Improve decision-making and transparency with better data. To manage nature dependencies and impacts well, you will need highly reliable data sources, systems, and controls. These resources will also help with meeting disclosure requirements and explaining to investors and other stakeholders why you’re choosing to pay attention to nature issues. That said, the same resources could take some time to put in place, so leaders should plan accordingly. CDP, an organization that benchmarks corporate sustainability reports, estimates that companies need 12 to 18 months to prepare for partial nature-related disclosures, and two to three years to get ready for full disclosure. The process might involve accounting for site-specific requirements, given that nature-related risks and opportunities can be highly localized.

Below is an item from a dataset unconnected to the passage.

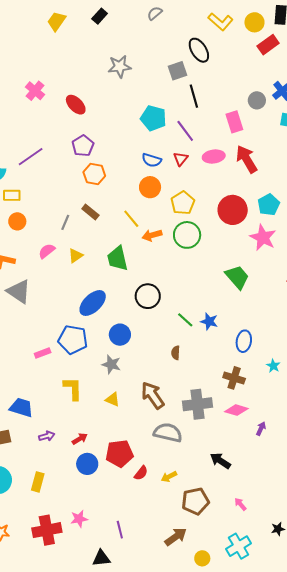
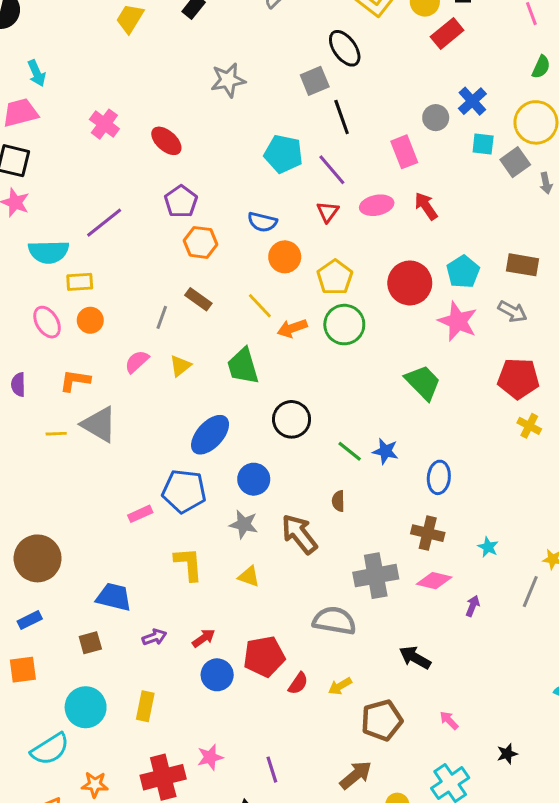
red arrow: (247, 159) -> (426, 206), size x0.7
blue semicircle: (152, 160) -> (262, 222), moved
cyan star: (273, 366) -> (488, 547), moved
brown arrow: (153, 395) -> (299, 534), moved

Set ambitions to manage risk and capture opportunity. Once you know your company’s baseline levels of nature dependence and impact, you can set goals for mitigating risk and creating value by better managing interactions with nature. The Science Based Targets Network (SBTN) provides one framework for companies to formalize their nature ambitions using scientific measures of various outcomes. In more general terms, levels of ambition range from “do less harm” to “cause no net biodiversity loss within own operations” to “achieve a net positive impact on biodiversity along the value chain.” An example of how companies progress from assessing dependencies to setting ambitions can be found in Kering, a luxury goods group. When Kering conducted a land-use valuation exercise, it found that conventional agricultural practices in its supply chain were degrading ecosystem services on which the company depended. In June 2020, Kering published its biodiversity strategy, committed to have a net positive impact on biodiversity by 2025 and launched a fund to pay for implementing regenerative agriculture (a practice that seeks to make working farms into healthy ecosystems) on 1 million hectares by the same year.